**About this task:** For each line below that contains the string "bowl", copy that line.

[[ Recorded information open ]]

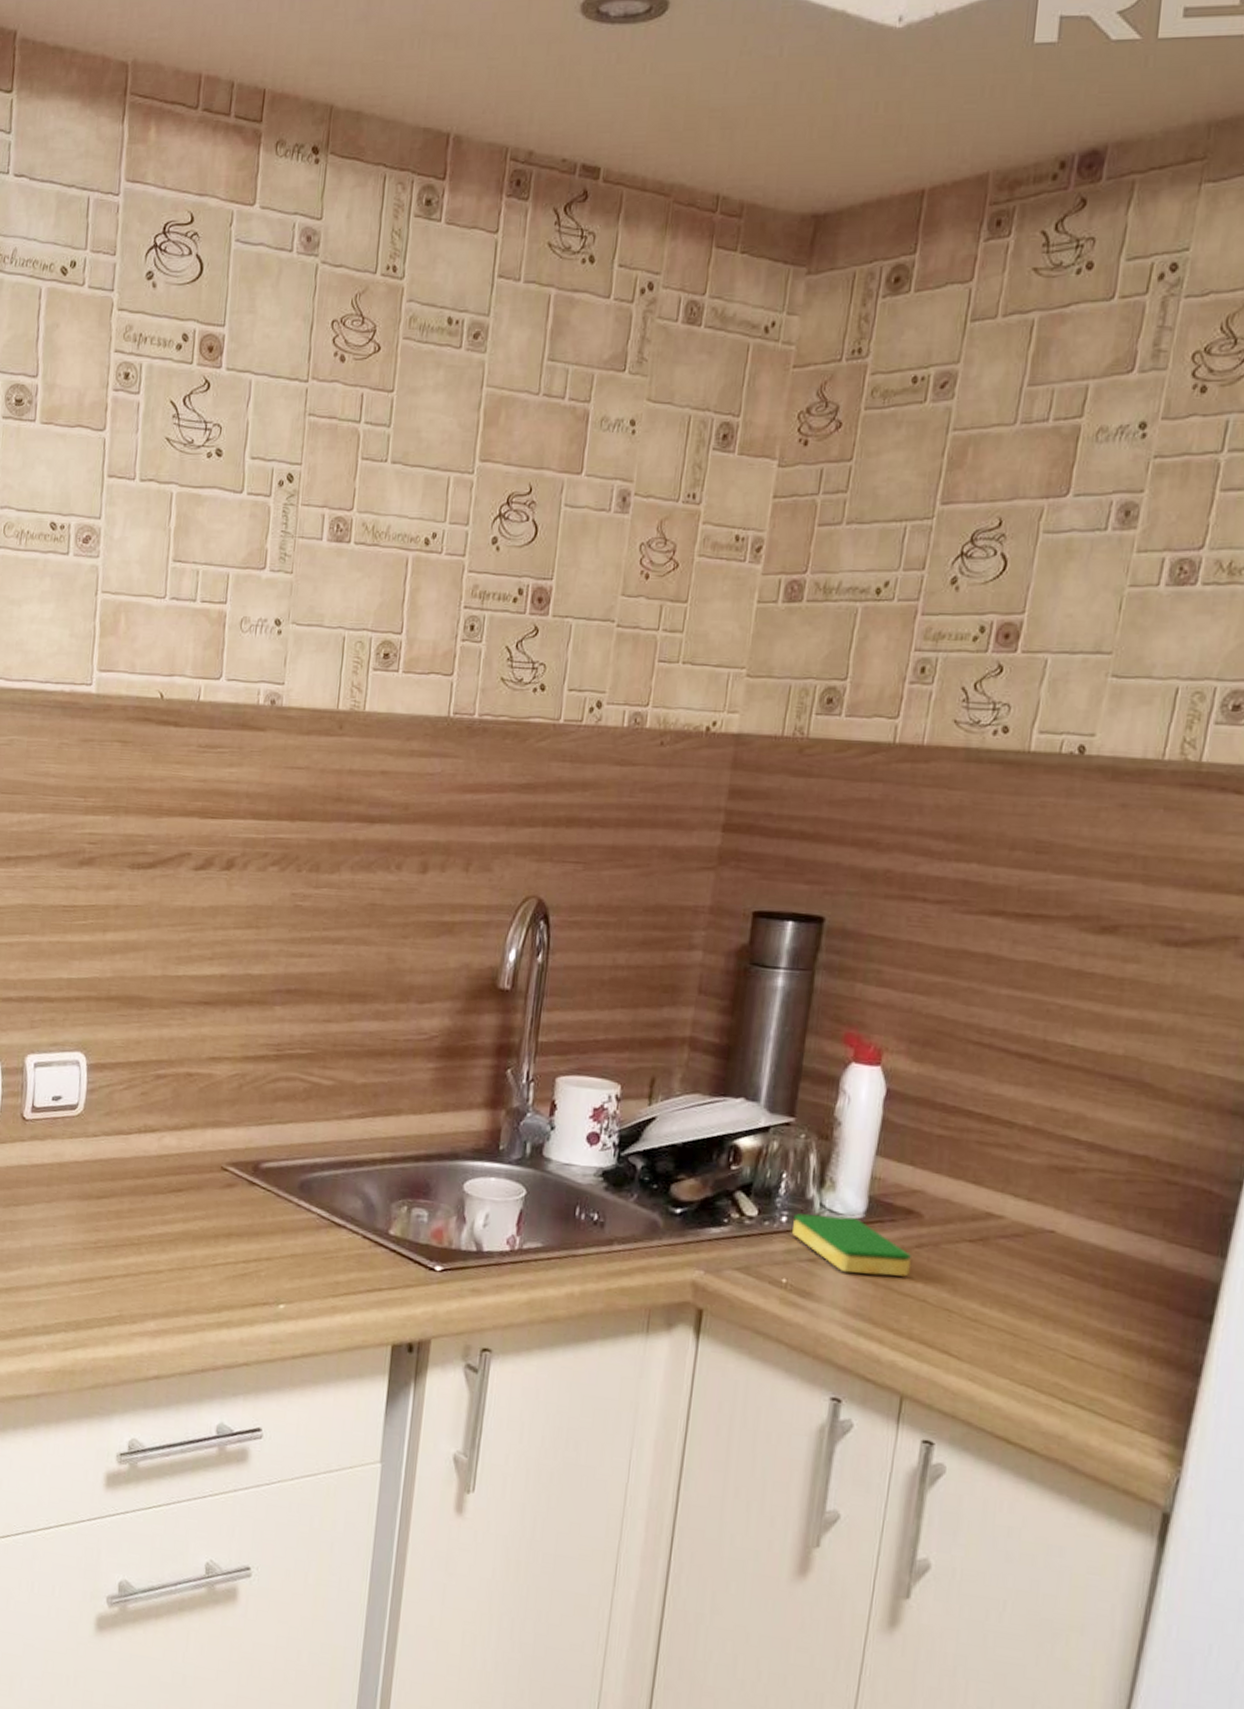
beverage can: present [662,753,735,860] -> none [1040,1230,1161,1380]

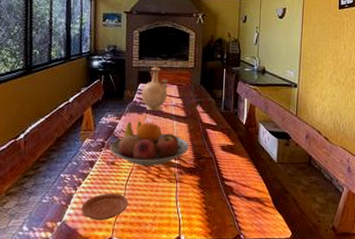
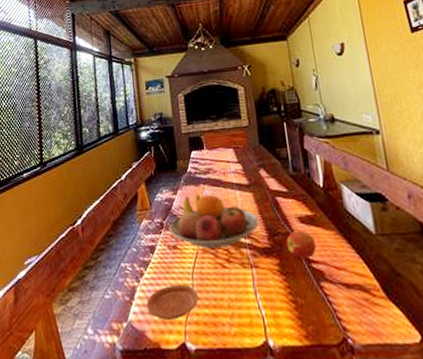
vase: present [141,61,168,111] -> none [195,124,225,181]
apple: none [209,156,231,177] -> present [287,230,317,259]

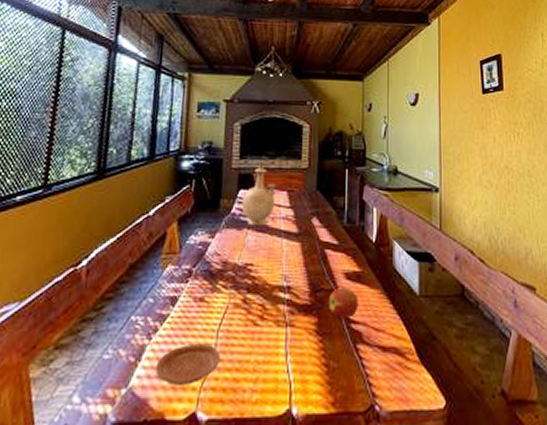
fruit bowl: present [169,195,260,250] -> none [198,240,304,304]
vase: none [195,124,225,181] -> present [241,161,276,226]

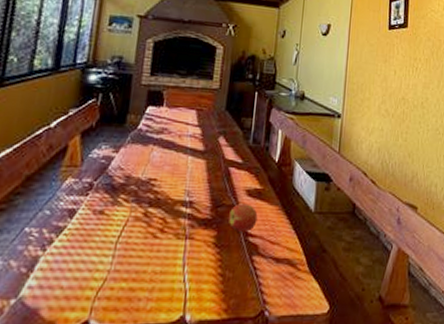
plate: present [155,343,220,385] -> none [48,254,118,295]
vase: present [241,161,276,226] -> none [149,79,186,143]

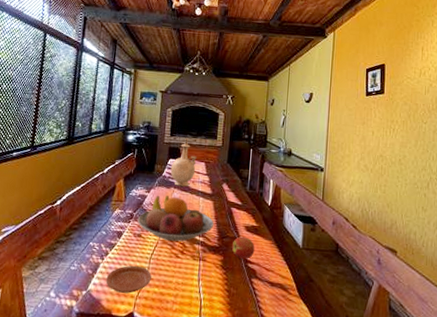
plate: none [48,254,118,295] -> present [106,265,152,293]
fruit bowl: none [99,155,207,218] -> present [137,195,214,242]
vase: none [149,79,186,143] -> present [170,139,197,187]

[[ Recorded information closed ]]

**Solution:**
fruit bowl: present [169,195,260,250] -> none [198,240,304,304]
fruit bowl: none [99,155,207,218] -> present [137,195,214,242]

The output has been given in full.